Dataset records:
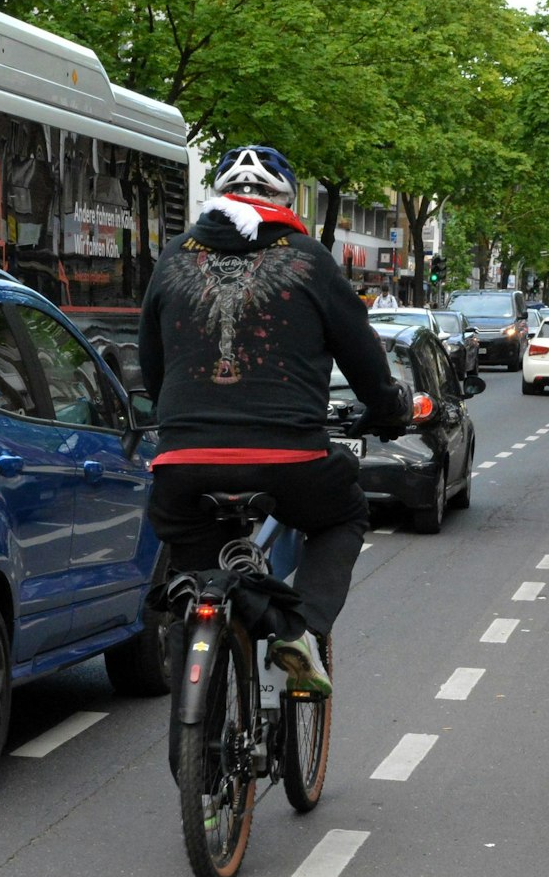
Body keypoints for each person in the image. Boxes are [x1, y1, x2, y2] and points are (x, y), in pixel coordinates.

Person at [137, 145, 408, 697]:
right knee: (343, 517)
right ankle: (299, 628)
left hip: (185, 462)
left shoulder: (172, 257)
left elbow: (151, 360)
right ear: (286, 201)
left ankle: (202, 645)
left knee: (196, 558)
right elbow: (360, 352)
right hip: (291, 460)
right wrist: (387, 409)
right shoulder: (310, 259)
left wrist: (179, 421)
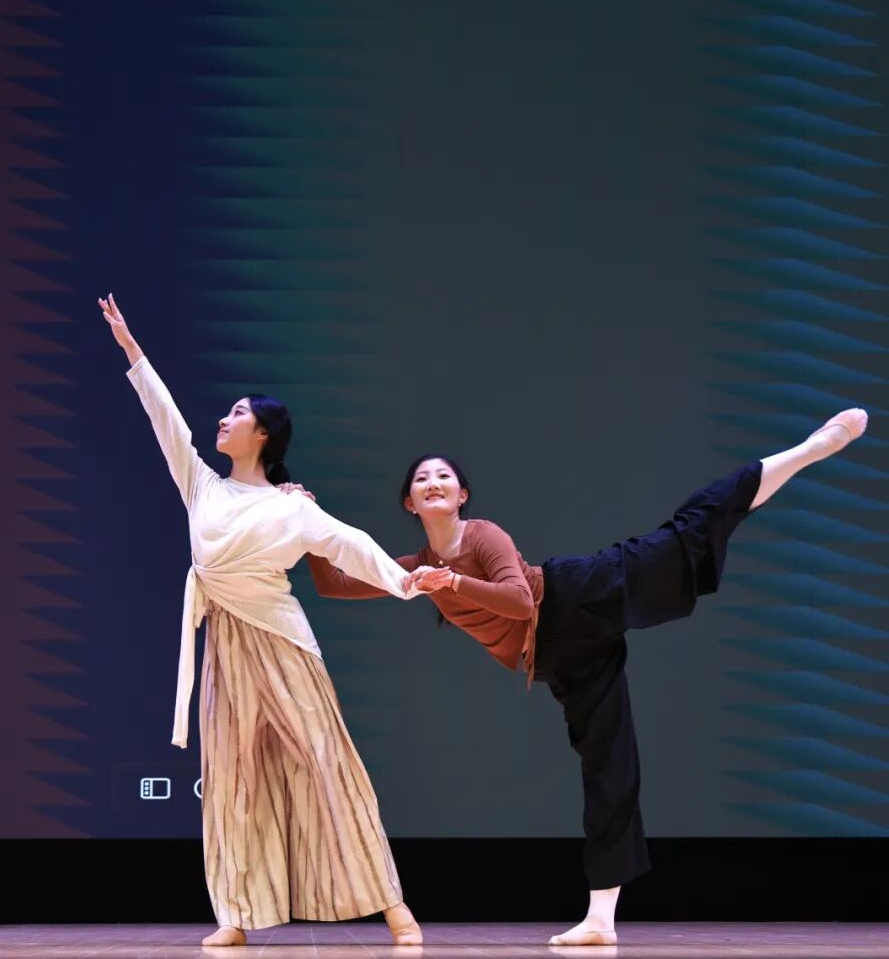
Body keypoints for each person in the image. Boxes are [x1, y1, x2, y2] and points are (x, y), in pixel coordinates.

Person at [295, 410, 868, 945]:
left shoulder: (483, 536)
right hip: (561, 660)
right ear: (410, 501)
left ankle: (805, 451)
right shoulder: (415, 568)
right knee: (608, 767)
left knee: (686, 533)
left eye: (444, 475)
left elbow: (520, 601)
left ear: (462, 494)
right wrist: (309, 524)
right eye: (422, 479)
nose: (433, 482)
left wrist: (455, 583)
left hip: (576, 597)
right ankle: (600, 920)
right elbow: (333, 585)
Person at [99, 294, 433, 947]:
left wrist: (404, 582)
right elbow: (165, 420)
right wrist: (132, 349)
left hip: (283, 645)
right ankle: (236, 915)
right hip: (225, 645)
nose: (223, 420)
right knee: (231, 781)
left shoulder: (291, 507)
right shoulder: (203, 485)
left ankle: (393, 906)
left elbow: (350, 544)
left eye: (237, 414)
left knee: (328, 763)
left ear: (263, 436)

--- Exercise description ---
The images in the entries above should be left out; please reproduce exactly the lines from the first through the one containing "right shoulder: (310, 259)".

--- Final answer ---
Body keypoints for each person in the image. Boxes are [x1, y1, x2, y2] and points are (x, y), in pixel coordinates.

Person at [137, 145, 408, 697]:
right knee: (343, 517)
right ankle: (299, 628)
left hip: (185, 462)
left shoulder: (172, 257)
left elbow: (151, 360)
right ear: (286, 201)
left ankle: (202, 645)
left knee: (196, 558)
right elbow: (360, 352)
right hip: (291, 460)
right wrist: (387, 409)
right shoulder: (310, 259)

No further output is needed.